Il se disait que cette fille était un peu coquette comme les autres et que s’avancer, pour reculer ensuite, est le jeu de toutes les femmes, qu’elles soient sages ou qu’elles soient folles.

Un soir, dans le fournil, il voulut pousser sa chance. Devant une table chargée de corbeilles, Éveline saupoudrait de farine les pains à enfourner. Les braises, rougeoyant à l’entrée du four, faisaient danser des ombres sur la nuque blonde de la fille penchée.

Il s’approcha tout près d’elle.

— Éveline, dit-il, vous êtes, par force de sortilège, plus belle dans ce coin où je vous vois à peine que les autres ne sont belles sous le soleil printanier… Et vous damneriez un saint homme de Dieu !

Avant qu’elle eût pu répondre, il la prit en ses bras et lui mit un baiser sur le cou.

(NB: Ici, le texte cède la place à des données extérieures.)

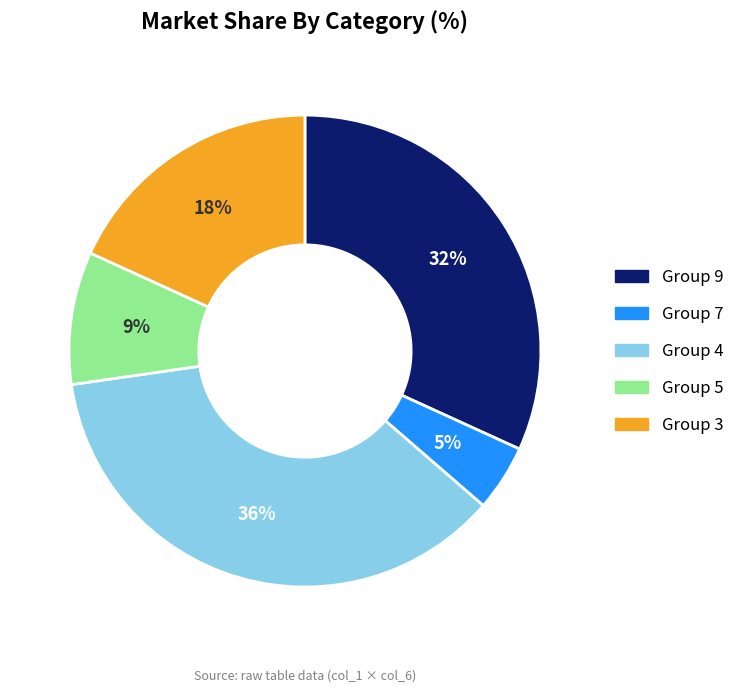

Is there any slice that represents more than half of the pie?

No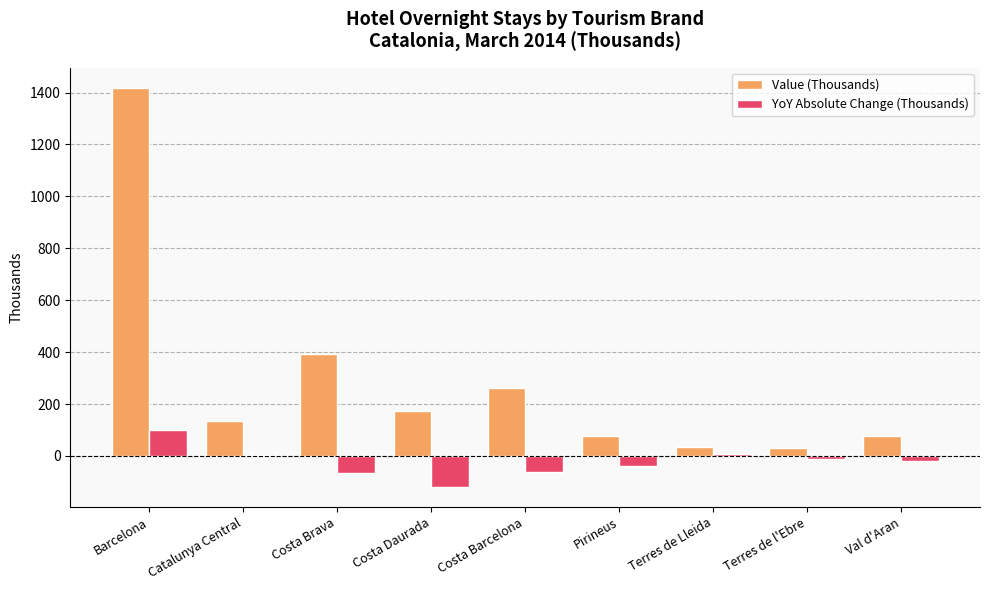

How many data points in YoY Absolute Change (Thousands) are above -20?

4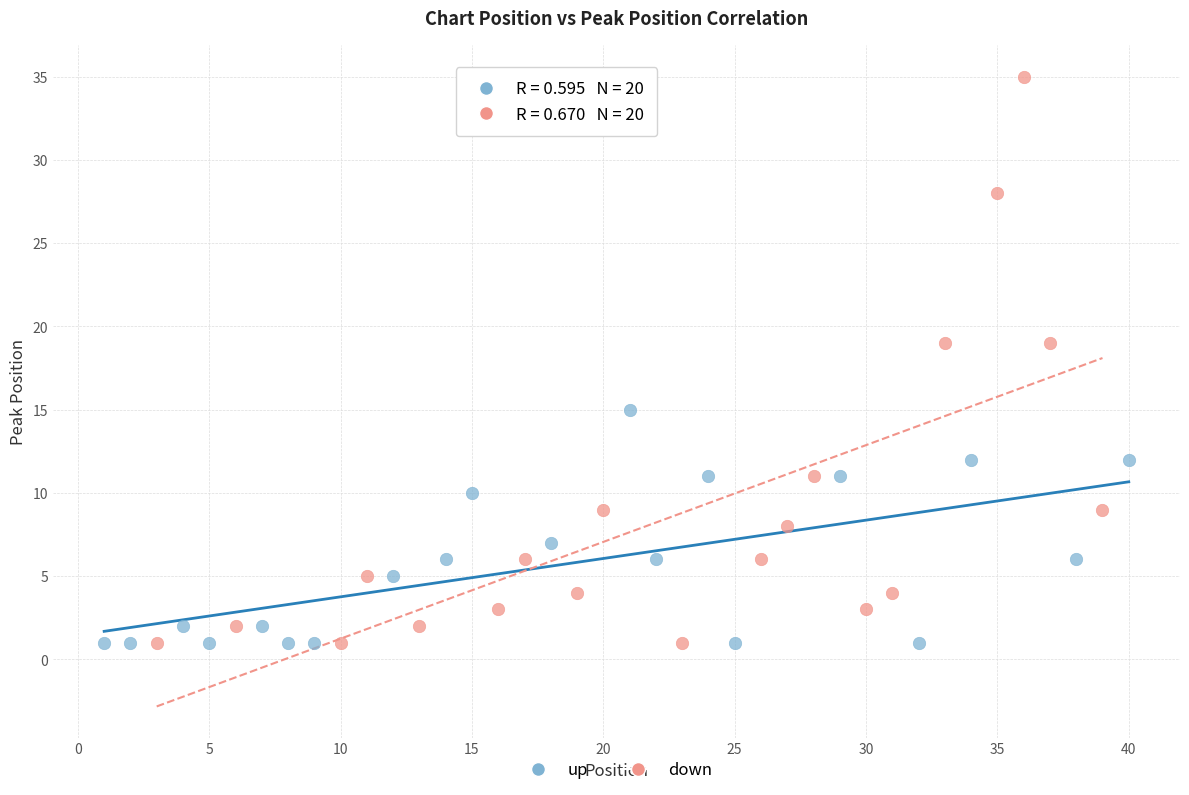

What are all the series names shown in the legend?

up, down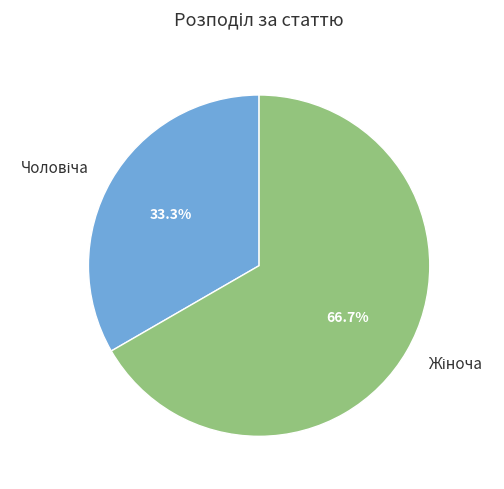

Is there a majority slice in this chart?

Yes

Elle se redressa vivement et il ne sut la retenir entre ses bras faibles.

Il recula en balbutiant :

— Je ne vous ai pas fâchée, Éveline ?

Elle répondit d’une voix entrecoupée :

— Vous m’avez fait peur. Et ce n’est pas bien !… Ce n’est pas bien. Honoré.

Puis elle sortit du fournil ; quand elle revint, il vit qu’elle avait pleuré. Il en eut dépit et ne put se tenir de le montrer.

— À vous voir, dit-il, on croirait que j’ai commis un grand crime ! Je ne sais pas quelle est votre pensée… Si vous me tenez en mépris, il faut me le dire, nom de nom !

Elle murmura :

— Vous savez bien que je ne vous méprise pas.